With heavy hearts, the Italians mark the year of the COVID-19 outbreak

CODOGNO, Italy (AP) – With wreath-laying ceremonies, tree plantations and religious services, Italians on Sunday celebrated one year since their country experienced the first known death of COVID-19.

The cities of northern Italy were the first to be affected by the pandemic and closed, and residents paid tribute to the dead. Italy, with some 95,500 confirmed viruses killed, has the second highest number of pandemics in Europe after Britain.
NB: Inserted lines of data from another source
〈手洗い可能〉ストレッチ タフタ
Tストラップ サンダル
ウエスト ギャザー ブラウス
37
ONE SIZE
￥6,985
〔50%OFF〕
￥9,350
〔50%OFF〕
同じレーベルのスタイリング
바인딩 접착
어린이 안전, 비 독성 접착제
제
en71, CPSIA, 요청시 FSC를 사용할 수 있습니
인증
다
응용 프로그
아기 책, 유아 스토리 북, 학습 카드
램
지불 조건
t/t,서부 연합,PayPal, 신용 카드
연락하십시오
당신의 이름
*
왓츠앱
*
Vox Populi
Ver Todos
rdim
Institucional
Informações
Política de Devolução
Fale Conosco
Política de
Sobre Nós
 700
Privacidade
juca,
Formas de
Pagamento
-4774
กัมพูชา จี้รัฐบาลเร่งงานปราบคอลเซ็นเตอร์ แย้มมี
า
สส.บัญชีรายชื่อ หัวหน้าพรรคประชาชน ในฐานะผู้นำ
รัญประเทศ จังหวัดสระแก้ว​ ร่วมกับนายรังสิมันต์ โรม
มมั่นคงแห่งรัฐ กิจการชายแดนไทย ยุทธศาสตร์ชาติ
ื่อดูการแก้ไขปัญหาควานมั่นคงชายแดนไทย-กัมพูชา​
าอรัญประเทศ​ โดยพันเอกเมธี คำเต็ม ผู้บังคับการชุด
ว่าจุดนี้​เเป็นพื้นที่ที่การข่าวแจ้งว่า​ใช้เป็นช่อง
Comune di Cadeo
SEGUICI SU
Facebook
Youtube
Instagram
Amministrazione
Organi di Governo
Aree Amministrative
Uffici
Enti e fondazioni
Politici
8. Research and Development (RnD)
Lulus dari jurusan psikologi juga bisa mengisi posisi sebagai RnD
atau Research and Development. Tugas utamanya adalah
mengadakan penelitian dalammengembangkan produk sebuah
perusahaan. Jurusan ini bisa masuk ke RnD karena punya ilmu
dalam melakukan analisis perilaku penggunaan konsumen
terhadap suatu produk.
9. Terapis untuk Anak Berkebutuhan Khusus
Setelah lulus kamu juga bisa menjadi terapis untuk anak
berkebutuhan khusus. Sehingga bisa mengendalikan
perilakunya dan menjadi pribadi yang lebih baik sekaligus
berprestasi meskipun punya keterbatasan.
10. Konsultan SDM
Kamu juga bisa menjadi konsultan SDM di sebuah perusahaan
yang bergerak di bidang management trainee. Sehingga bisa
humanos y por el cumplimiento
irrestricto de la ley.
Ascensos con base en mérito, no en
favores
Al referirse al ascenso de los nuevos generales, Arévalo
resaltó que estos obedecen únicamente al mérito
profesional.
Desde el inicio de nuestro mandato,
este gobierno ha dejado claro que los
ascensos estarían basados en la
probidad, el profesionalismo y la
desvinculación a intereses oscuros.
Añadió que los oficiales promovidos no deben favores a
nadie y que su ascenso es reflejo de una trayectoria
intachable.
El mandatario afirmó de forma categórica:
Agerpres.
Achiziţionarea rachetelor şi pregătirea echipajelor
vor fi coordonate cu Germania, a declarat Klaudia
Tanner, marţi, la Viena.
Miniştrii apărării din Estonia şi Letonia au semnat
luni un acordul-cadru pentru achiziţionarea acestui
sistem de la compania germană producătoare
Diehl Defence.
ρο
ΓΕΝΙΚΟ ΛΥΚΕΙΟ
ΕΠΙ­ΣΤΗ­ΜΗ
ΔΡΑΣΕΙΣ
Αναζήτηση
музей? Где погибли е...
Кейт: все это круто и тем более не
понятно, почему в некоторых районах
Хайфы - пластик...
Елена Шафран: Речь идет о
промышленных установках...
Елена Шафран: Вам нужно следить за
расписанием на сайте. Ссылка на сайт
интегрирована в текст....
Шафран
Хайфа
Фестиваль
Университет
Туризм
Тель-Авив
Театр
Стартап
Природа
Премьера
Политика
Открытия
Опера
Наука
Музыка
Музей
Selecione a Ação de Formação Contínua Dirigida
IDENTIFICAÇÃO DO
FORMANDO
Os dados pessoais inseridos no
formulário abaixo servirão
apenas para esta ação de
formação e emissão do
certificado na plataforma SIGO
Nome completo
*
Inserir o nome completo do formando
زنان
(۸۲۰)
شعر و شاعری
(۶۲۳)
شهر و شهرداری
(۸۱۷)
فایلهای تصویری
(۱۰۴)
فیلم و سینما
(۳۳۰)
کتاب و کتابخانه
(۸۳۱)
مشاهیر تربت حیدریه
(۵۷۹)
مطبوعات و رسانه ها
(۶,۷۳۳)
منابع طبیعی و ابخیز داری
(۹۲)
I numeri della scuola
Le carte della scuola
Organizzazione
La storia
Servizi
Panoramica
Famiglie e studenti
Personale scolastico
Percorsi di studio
Experts say the virus also killed many others that were never tested.

Although the first wave of infections largely flooded Lombardy and other northern regions, a second increase from the autumn of 2020 has spread across the country. The number of new coronavirus infections has remained stubbornly high despite a number of restrictions on travel between regions and, in some cases, between cities. In addition, gyms, cinemas and theaters have been closed and restaurants and bars must close in the early evening. There is a curfew across the country from 10pm to 5am.

So far, Italy has confirmed 2.8 million cases.

It was at the hospital in the Lombard city of Codogno where a doctor recognized what would go down in medical history as the first known case of COVID-19 in the West in a patient unrelated to the outbreak in Asia, where they initially arose coronavirus infections. . The diagnosis was made on the evening of February 20, 2020 in an athletic, anyway, healthy, 38-year-old man.

On Sunday, near the Red Cross office in Codogno, the governor of Lombardy and the mayor of the city attended a ceremony to unveil a monument to the victims of COVID-19. The memorial consists of three steel pillars, which represent resilience, community, and the beginning again. A wreath was laid and the inhabitants of the city remained silent to honor the dead.

“Panic, total panic,” was how on Sunday one of Codogno’s 15,000 residents, Rosaria Sanna, recalled what she felt at first. And a year later “I’m still scared because it’s not over yet.”

Some of his fellow citizens lit candles during Sunday morning masses in the church of San Blai de Codogno.

The Codogno hospital patient survived after being taken to another hospital and spending weeks with a respirator.

But it was in the northeastern city of Vo, in the neighboring Veneto region, where Italy’s first known death of COVID-19 was recorded on February 21, 2020.

At the Vo memorial ceremony, officials planted a tree. A plaque has been installed that cites a line by the Italian poet Ugo Foscolo, whose works are widely studied by schoolchildren in the country. The inscription reads, “A man never dies if someone remembers him.”

The first known fatality in Italy for COVID-19 was a 77-year-old man from Vo, a retired rooftop who liked to play cards.